» **DOCUMENT EXCERPT**:
[Haskell-cafe] Re: Space and time leaks

Thu Oct 4 12:36:15 EDT 2007

Ronald Guida wrote:
> 
> Now for the hard questions.
> 1. How do I go about detecting space and time leaks?
> 2. Once I find a leak, how do I fix it?
> 3. Are there any programming techniques I can use to avoid leaks?
> 
I'm hard time to believe I'll write something you do not know but
  I had similar problem and it was not hard to fix (despite
  some stories that it is very hard in Haskell).
If you use ghc then skim over this, otherwise do not mind.
Check also GHC User Guide. The options are described, well not
  very well but better than nothing.

add 1)
   Here are few options I found most useful.
   compile with: -prof -auto-all
   run with: +RTS -p -hc -RTS
     ... to see what functions are creating leaks and which functions
     take the most time.
     Check out the <app>.prof and <app>.hp (the numbers in <app>.hp
     correspond to stack traces in <app>.prof (the no. column)).
   run with: +RTS -hr -RTS
     ... to see what is still keeping references to your data
     The stack traces corresponding to the numbers in <app>.hp are in
     <app>.prof. The stuff which is keeping the references are typically
     the routines which are creating closures and pass them around in
     their results instead of forcing computation and returning the
     processed data (which are hopefully much smaller than the input
     data processed).
   run with: +RTS -s +RTS
     ... and check your <app>.stat to see if your time problem is not
     actually a space problem leading to very poor GC performance.
   use hp2ps to look at the <app>.hp files

add 2)
   Add ! to your data types at places from the result data structure
   to the final/leaf data structures which will keep the processed data.
   This is provided you do not need laziness on some places. If you do
   (e.g. so that you do not compute data fields which are not mostly
   used or when you actually require it for efficient processing (like
   foldr with function nonstrict in second arg)) then you need to use
   seq or preferably $! on the code paths which need to be strict and
   leave the rest of code paths lazy. Idea is that you need strictness
   somewhere so that your huge input data are compacted to the small
   output data on the fly instead at the very end when you ask for
   some result.

add 3)
   There is something on the haskell wiki. Search for stack overflow
   and something about tail recursion and when it is a "red herring".
   I just looked for the data with google and there is enough of them.

Peter.

» **TASK REQUIREMENTS**:
State whether each statement agrees with the forum reply on space and time leaks, answering yes or no and quoting the deciding words. (a) The reply advises compiling with -prof -auto-all. (b) Running with +RTS -hr -RTS shows which functions take the most time. (c) The reply recommends seq or preferably $! on code paths that need to be strict. The rows that follow are not required.

Source records
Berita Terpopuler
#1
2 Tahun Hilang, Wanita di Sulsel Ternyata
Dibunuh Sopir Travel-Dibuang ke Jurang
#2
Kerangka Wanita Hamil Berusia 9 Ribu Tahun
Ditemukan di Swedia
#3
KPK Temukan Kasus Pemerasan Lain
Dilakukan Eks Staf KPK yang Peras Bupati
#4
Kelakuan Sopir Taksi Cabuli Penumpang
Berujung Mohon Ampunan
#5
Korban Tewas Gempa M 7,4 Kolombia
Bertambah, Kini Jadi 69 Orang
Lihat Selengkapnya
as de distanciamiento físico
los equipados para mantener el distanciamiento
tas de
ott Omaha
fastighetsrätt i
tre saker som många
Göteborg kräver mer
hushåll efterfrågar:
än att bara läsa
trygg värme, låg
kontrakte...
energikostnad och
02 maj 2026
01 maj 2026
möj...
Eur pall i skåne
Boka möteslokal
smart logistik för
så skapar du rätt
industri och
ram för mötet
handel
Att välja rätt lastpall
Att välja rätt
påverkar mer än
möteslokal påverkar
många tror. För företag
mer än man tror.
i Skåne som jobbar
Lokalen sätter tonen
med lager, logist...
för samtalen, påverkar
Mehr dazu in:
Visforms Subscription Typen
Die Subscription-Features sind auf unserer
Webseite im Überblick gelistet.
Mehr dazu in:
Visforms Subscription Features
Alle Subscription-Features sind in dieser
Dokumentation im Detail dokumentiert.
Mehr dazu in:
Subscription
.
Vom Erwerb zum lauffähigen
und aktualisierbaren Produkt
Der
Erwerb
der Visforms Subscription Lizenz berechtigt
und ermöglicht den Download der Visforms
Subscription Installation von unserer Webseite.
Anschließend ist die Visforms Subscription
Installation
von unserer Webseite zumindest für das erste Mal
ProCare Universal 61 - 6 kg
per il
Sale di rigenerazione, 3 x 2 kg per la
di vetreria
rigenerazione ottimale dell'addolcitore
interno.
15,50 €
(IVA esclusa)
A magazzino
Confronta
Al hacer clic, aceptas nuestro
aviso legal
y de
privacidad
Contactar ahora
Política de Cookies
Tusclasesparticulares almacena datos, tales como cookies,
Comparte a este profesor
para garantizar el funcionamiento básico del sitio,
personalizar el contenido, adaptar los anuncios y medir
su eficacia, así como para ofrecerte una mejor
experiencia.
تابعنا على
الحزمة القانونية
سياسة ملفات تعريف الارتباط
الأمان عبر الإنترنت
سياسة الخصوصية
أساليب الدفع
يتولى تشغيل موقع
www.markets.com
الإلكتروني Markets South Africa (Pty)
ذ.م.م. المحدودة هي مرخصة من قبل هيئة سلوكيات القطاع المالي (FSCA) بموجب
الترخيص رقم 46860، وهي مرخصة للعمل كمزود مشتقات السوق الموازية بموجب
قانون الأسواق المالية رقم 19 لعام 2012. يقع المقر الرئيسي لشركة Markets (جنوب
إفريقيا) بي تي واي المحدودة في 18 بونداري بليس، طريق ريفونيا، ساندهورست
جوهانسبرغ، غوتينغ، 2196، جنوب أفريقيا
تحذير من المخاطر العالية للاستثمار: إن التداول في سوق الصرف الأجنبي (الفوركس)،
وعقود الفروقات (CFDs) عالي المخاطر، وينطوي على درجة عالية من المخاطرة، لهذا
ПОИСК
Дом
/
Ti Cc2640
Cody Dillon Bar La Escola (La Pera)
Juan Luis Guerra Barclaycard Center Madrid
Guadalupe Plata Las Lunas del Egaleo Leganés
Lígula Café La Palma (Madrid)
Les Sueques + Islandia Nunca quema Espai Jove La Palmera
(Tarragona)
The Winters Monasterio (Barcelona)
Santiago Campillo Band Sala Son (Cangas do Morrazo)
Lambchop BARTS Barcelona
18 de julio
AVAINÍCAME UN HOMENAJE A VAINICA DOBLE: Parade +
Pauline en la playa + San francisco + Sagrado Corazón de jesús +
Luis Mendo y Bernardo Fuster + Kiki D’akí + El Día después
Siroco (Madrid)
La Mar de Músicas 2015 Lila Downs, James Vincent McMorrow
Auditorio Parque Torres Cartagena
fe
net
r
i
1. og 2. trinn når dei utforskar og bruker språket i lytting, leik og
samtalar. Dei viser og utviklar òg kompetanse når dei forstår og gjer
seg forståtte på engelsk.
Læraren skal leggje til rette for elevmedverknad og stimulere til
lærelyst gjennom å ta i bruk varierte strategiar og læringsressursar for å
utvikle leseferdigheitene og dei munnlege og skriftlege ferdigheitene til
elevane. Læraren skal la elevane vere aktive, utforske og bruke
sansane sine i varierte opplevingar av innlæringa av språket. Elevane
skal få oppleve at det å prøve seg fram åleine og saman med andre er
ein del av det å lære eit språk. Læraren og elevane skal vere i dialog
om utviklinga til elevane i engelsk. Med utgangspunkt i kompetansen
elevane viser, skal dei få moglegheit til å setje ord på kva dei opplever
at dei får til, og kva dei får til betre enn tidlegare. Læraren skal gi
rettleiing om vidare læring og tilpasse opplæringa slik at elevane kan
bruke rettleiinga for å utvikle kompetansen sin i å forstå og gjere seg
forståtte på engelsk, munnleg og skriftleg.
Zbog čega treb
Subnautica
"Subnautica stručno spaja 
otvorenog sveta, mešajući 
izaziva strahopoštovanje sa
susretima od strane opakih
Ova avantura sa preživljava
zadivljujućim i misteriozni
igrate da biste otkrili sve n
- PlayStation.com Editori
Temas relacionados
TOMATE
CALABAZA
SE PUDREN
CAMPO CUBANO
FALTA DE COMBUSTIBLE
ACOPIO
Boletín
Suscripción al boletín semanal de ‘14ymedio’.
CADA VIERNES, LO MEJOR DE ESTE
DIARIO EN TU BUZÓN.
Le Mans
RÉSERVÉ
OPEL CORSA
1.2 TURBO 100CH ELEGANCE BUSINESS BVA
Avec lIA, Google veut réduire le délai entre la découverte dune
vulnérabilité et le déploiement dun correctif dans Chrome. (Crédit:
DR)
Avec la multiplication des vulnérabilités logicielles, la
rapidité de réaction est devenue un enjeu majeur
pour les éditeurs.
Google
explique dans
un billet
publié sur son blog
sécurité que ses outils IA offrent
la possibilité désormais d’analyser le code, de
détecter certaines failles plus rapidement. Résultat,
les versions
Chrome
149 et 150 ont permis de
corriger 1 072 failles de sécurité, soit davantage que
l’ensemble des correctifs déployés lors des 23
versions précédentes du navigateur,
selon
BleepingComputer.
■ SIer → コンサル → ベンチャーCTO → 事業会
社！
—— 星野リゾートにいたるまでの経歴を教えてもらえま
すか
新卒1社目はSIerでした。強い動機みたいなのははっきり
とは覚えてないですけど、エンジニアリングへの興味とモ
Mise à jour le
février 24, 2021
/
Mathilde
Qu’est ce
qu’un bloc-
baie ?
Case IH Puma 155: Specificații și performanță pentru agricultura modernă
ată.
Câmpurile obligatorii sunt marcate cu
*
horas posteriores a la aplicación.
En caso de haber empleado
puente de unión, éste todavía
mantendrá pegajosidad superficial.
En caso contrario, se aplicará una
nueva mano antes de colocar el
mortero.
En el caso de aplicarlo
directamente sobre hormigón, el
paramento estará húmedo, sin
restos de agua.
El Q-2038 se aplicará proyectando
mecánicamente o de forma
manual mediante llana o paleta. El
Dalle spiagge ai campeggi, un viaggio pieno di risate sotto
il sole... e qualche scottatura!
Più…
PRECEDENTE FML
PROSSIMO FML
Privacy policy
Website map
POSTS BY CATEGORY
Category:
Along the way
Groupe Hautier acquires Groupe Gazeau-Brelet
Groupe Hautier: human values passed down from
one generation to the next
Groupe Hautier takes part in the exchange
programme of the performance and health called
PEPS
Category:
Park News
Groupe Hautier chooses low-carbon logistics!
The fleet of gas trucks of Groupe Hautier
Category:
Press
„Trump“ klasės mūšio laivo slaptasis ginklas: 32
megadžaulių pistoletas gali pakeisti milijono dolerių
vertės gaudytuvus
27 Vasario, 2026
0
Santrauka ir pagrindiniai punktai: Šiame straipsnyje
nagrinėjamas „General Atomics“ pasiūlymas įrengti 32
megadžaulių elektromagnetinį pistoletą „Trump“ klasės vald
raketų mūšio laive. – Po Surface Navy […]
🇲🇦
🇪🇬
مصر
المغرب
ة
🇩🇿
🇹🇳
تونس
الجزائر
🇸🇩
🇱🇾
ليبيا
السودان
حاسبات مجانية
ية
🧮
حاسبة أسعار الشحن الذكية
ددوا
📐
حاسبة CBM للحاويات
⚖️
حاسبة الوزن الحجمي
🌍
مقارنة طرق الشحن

» **SOLVED PROBLEM**:
(a) Yes: "compile with: -prof -auto-all"
(b) No: "... to see what is still keeping references to your data"
(c) Yes: "then you need to use seq or preferably $! on the code paths which need to be strict"